We need patience in our lives. There is probably nothing we can achieve without it. Even the most mundane of tasks is never done without patience - we need to start it, and then see it through to completion. That in itself is patience. We must never be too much in a hurry to not wait for results to activities we set in motion. It is only through patience that what we start can end. Jesus was a very patient person. He said in this regard: When you are about to build a house, take stock of everything that is required to do such building so that, having begun the project, you don't run into a situation where it becomes impossible to finish. If that happens, people may laugh at you and say that you began to build but could not finish. We must try to finish what we start. It is always neat that way. Who was it that said nature abhors a vacuum?

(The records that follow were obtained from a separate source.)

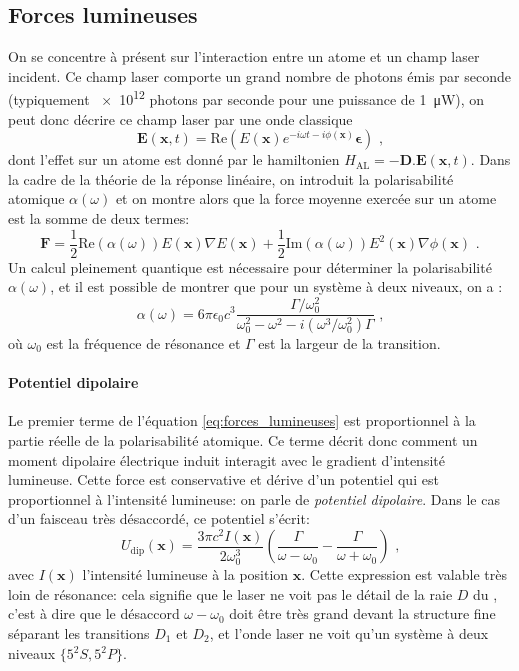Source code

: \subsection{Forces lumineuses}
\label{sc:forces_lumineuses}
On se concentre à présent sur l'interaction entre un atome et un champ laser incident. Ce champ laser comporte un grand nombre de photons émis par seconde (typiquement \num{e12} photons par seconde pour une puissance de \SI{1}{\micro\watt}), on peut donc décrire ce champ laser par une onde classique 
\begin{equation}
\mathbf{E}(\mathbf{x},t)= \mathrm{Re} \left( E(\mathbf{x}) e^{-i \omega t - i\phi (\mathbf{x})}  \boldsymbol\epsilon \right) \text{ ,}
\end{equation}
dont l'effet sur un atome est donné par le hamiltonien $H_{\mathrm{AL}}=-\mathbf{D}.\mathbf{E}(\mathbf{x},t)$. 
Dans la cadre de la théorie de la réponse linéaire, on introduit la polarisabilité atomique $\alpha(\omega)$ et on montre alors que la force moyenne exercée sur un atome est la somme de deux termes:
\begin{equation}
\mathbf{F}=\frac{1}{2} \mathrm{Re}(\alpha(\omega)) E(\mathbf{x}) \nabla E(\mathbf{x})+\frac{1}{2}\mathrm{Im}(\alpha(\omega)) E^2(\mathbf{x}) \nabla \phi(\mathbf{x}) \text{ .}
\label{eq:forces_lumineuses}
\end{equation}
Un calcul pleinement quantique est nécessaire pour déterminer la polarisabilité $\alpha(\omega)$, et il est possible de montrer que pour un système à deux niveaux, on a \citep{grimm2000optical}:
\begin{equation}
\alpha(\omega)=6 \pi \epsilon_0 c^3 \frac{\Gamma / \omega_0^2}{\omega_0^2 -\omega^2 -i(\omega^3/\omega_0^2)\Gamma} \text{ ,}
\end{equation}
où $\omega_0$ est la fréquence de résonance et $\Gamma$ est la largeur de la transition.

\paragraph*{Potentiel dipolaire}
Le premier terme de l'équation \ref{eq:forces_lumineuses} est proportionnel à la partie réelle de la polarisabilité atomique. Ce terme décrit donc comment un moment dipolaire électrique induit interagit avec le gradient d'intensité lumineuse. Cette force est conservative et dérive d'un potentiel qui est proportionnel à l'intensité lumineuse: on parle de \emph{potentiel dipolaire}. Dans le cas d'un faisceau très désaccordé, ce potentiel s'écrit:
\begin{equation}
U_{\mathrm{dip}}(\mathbf{x})=\frac{3\pi c^2 I(\mathbf{x})}{2 \omega_0^3} \left( \frac{\Gamma}{\omega - \omega_0} - \frac{\Gamma}{\omega + \omega_0} \right) \text{ ,}
\label{eq:potentiel_dipolaire}
\end{equation}
avec $I(\mathbf{x})$ l'intensité lumineuse à la position $\mathbf{x}$. Cette expression est valable très loin de résonance: cela signifie que le laser ne voit pas le détail de la raie $D$ du , c'est à dire que le désaccord $\omega-\omega_0$ doit être très grand devant la structure fine séparant les transitions $D_1$ et $D_2$, et l'onde laser ne voit qu'un système à deux niveaux $\lbrace 5 {}^2S, 5 {}^2P \rbrace$.

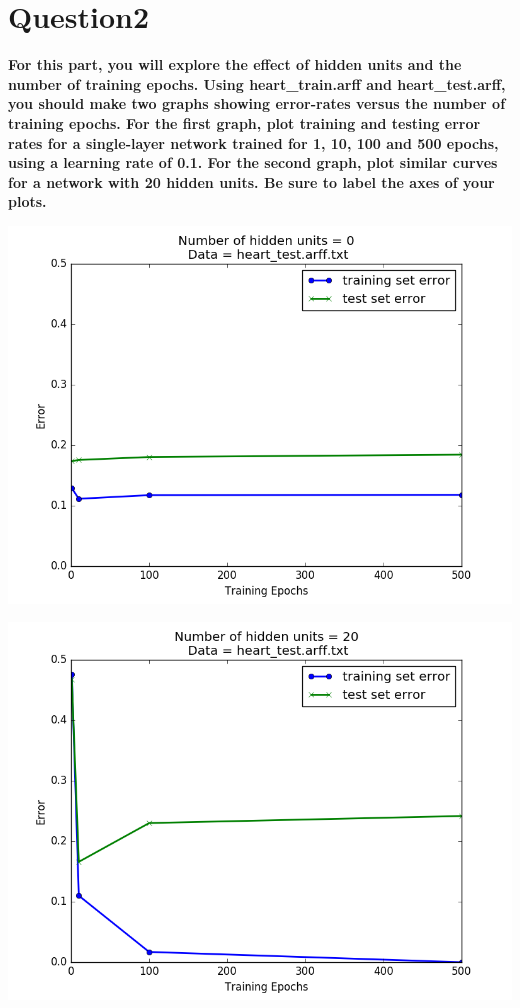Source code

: \documentclass[paper=a4, fontsize=11pt]{scrartcl} %
\numberwithin{equation}{section} %
\numberwithin{figure}{section} %
\numberwithin{table}{section} %
\begin{document}
\section*{Question2}
\textbf{For this part, you will explore the effect of hidden units and the number of training epochs. Using heart\_train.arff and heart\_test.arff, you should make two graphs showing error-rates versus the number of training epochs. For the first graph, plot training and testing error rates for a single-layer network trained for 1, 10, 100 and 500 epochs, using a learning rate of 0.1. For the second graph, plot similar curves for a network with 20 hidden units. Be sure to label the axes of your plots.}
\begin{center}
\includegraphics[scale=.5]{pics/learningCurve_noHidden.png}
\end{center}
\begin{center}
\includegraphics[scale=.5]{pics/learningCurve_hidden.png}
\end{center}
\end{document}

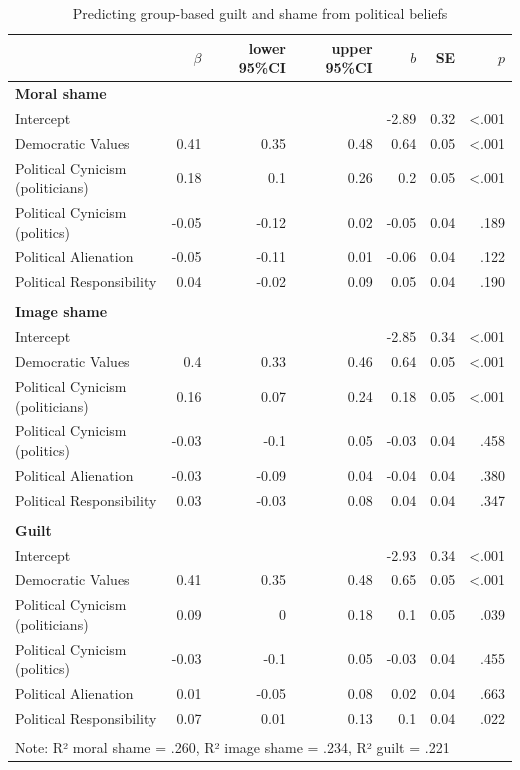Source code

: \documentclass[
]{article}
\begin{document}
\begin{table}[H]
\centering
\caption{\label{tab:Table1}Predicting group-based guilt and shame from political beliefs}
\centering
\fontsize{8}{10}\selectfont
\begin{tabular}[t]{lrrrrrr}
\toprule
  & $\beta$ & lower 95\%CI & upper 95\%CI & $b$ & SE & $p$\\
\midrule
\textbf{Moral shame} & \textbf{} & \textbf{} & \textbf{} & \textbf{} & \textbf{} & \textbf{}\\
\midrule
Intercept &  &  &  & -2.89 & 0.32 & <.001\\
Democratic Values & 0.41 & 0.35 & 0.48 & 0.64 & 0.05 & <.001\\
Political Cynicism (politicians) & 0.18 & 0.1 & 0.26 & 0.2 & 0.05 & <.001\\
Political Cynicism (politics) & -0.05 & -0.12 & 0.02 & -0.05 & 0.04 & .189\\
Political Alienation & -0.05 & -0.11 & 0.01 & -0.06 & 0.04 & .122\\
Political Responsibility & 0.04 & -0.02 & 0.09 & 0.05 & 0.04 & .190\\
\midrule\\
\textbf{Image shame} & \textbf{} & \textbf{} & \textbf{} & \textbf{} & \textbf{} & \textbf{}\\
\midrule
Intercept &  &  &  & -2.85 & 0.34 & <.001\\
Democratic Values & 0.4 & 0.33 & 0.46 & 0.64 & 0.05 & <.001\\
Political Cynicism (politicians) & 0.16 & 0.07 & 0.24 & 0.18 & 0.05 & <.001\\
Political Cynicism (politics) & -0.03 & -0.1 & 0.05 & -0.03 & 0.04 & .458\\
Political Alienation & -0.03 & -0.09 & 0.04 & -0.04 & 0.04 & .380\\
Political Responsibility & 0.03 & -0.03 & 0.08 & 0.04 & 0.04 & .347\\
\midrule\\
\textbf{Guilt} & \textbf{} & \textbf{} & \textbf{} & \textbf{} & \textbf{} & \textbf{}\\
\midrule
Intercept &  &  &  & -2.93 & 0.34 & <.001\\
Democratic Values & 0.41 & 0.35 & 0.48 & 0.65 & 0.05 & <.001\\
Political Cynicism (politicians) & 0.09 & 0 & 0.18 & 0.1 & 0.05 & .039\\
Political Cynicism (politics) & -0.03 & -0.1 & 0.05 & -0.03 & 0.04 & .455\\
Political Alienation & 0.01 & -0.05 & 0.08 & 0.02 & 0.04 & .663\\
Political Responsibility & 0.07 & 0.01 & 0.13 & 0.1 & 0.04 & .022\\
\bottomrule
\multicolumn{7}{l}{\textsuperscript{} Note: R² moral shame = .260, R² image shame = .234, R² guilt = .221}\\
\end{tabular}
\end{table}
\end{document}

What are some of the things in your life that you have started without finishing? Do you still want to finish them? If yes, why don't you? If no, why did you start such things in the first place? I agree that, as they say, there is no hurry in life. But I also know that true enjoyment consists in looking at the things we start being brought to their logical conclusion. It is only the devil that takes pleasure in not finishing what he starts. In fact, the very person or identity of the devil is not finishing what he starts. This is what makes the devil the devil: eternal potentiality; eternal non being. True children of God on the other hand endeavor to emulate God, who is pure act, who is the perfection of all things, and in whom there is no privation. God never starts what he cannot or does not finish. This is because he is pure thought, and he is responsible and patient to see all things to their logical conclusion; what Heidegger calls legein, which translates to the gathering of all things into a perfect wholeness.

There is no privation in God because he is the perfect philosopher. He is the perfect thinker. Just reflect on this awhile. What is it that makes you not complete what you start? Is it not because, half way through, you realize that was not what you wanted to do in the first place? If you realize half way through that you are doing what you never wanted to do in the first place, it means that you did not think it through in the beginning. It was probably some misguided emotion that led you to embark on the task in question, whereas on the other hand you might well have chosen not to begin it at all, because you would have thought it through. You would have, like Jesus recommended, sat down and counted the cost of building the metaphysical house that the task you contemplate represents. You would have known if you could at all finish it once you did in fact start.

Thought is synonymous with patience, and with Being, for Heidegger. We cannot live authentic lives without thought. We cannot live authentic lives without patience. We cannot live authentic lives without patient thought, or contemplation. Socrates has said as much. Plato has echoed the strain. We have to think, and we have to be patient. It is the way to finish what we start. It is the way to start what we can and do finish. It is the way to move forward successfully and optimally. It is the way by which not to stack up endless regrets. It is the way to actualize ourselves as human persons. We must be patient. We must be actual; we must be metaphysical, ontological, philosophical. We must be like God. As his children, we must trust and emulate him, and ape his perfection, just as Christ would recommend. We must not trust in the physical, amplify our devotion to the senses. We must not trust in the power of the horse, but hold it with the metaphysical reins of reason. Because the bible informs us with great caution that, despite the horse's power, it cannot save.

Only God can save. And we must look to him for salvation. Always. Hold your horses, people. Be patient enough to think things through. Start what you can and do finish. Take stock of projects you choose to embark upon. Do not venture into stuff based on emotions. Do not go feet first into the metaphysical waters of phusis. Rather contemplate the Dasein that is synonymous with thought and which pays credence to the ought, to the moral imperative that underlies and perfects existence. Pay attention to the being that is distinct from seeming and becoming, and which informs both. Pay attention to the "things themselves," and not to the predicable categories that attempt to becloud reality with appearances that can at best suggest probable science, phenomena as opposed to what is. Patiently remove the accidents and then attempt to soulfully, spiritually capture what lies beneath.